#### [ACTIVITY]
Pull out every line in the items below that contains the word "кожа", and copy each one.
☆ ☆ ☆ ☆ ☆ ☆ ☆
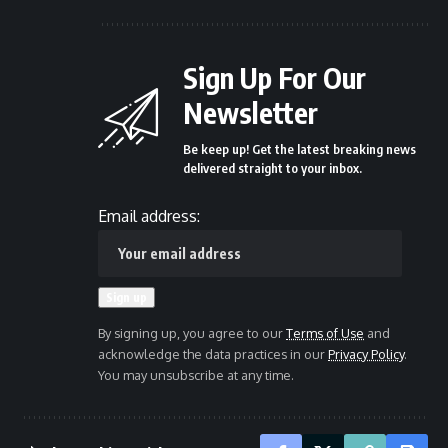
Sign Up For Our
Newsletter
Be keep up! Get the latest breaking news
delivered straight to your inbox.
Email address:
By signing up, you agree to our
Terms of Use
and
acknowledge the data practices in our
Privacy Policy
.
You may unsubscribe at any time.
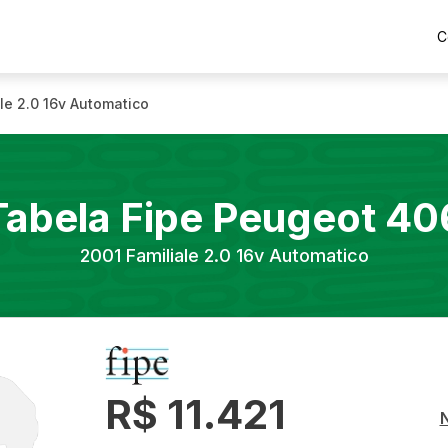
C
le 2.0 16v Automatico
Tabela Fipe
Peugeot
40
2001
Familiale 2.0 16v Automatico
R$ 11.421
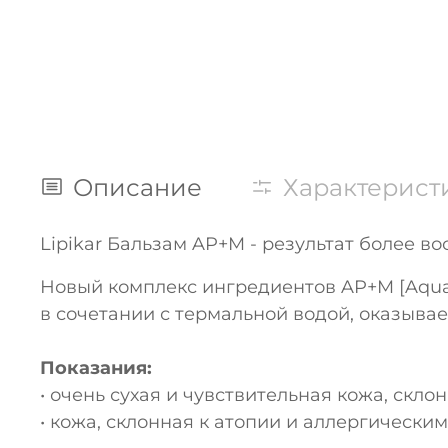
Описание
Характерист
Lipikar Бальзам AP+M - результат более в
Новый комплекс ингредиентов AP+M [Aqua 
в сочетании с термальной водой, оказыва
Показания:
• очень сухая и чувствительная кожа, скл
• кожа, склонная к атопии и аллергически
☆ ☆ ☆ ☆ ☆ ☆ ☆
#### [FINAL ANSWER]
• очень сухая и чувствительная кожа, скл
• кожа, склонная к атопии и аллергически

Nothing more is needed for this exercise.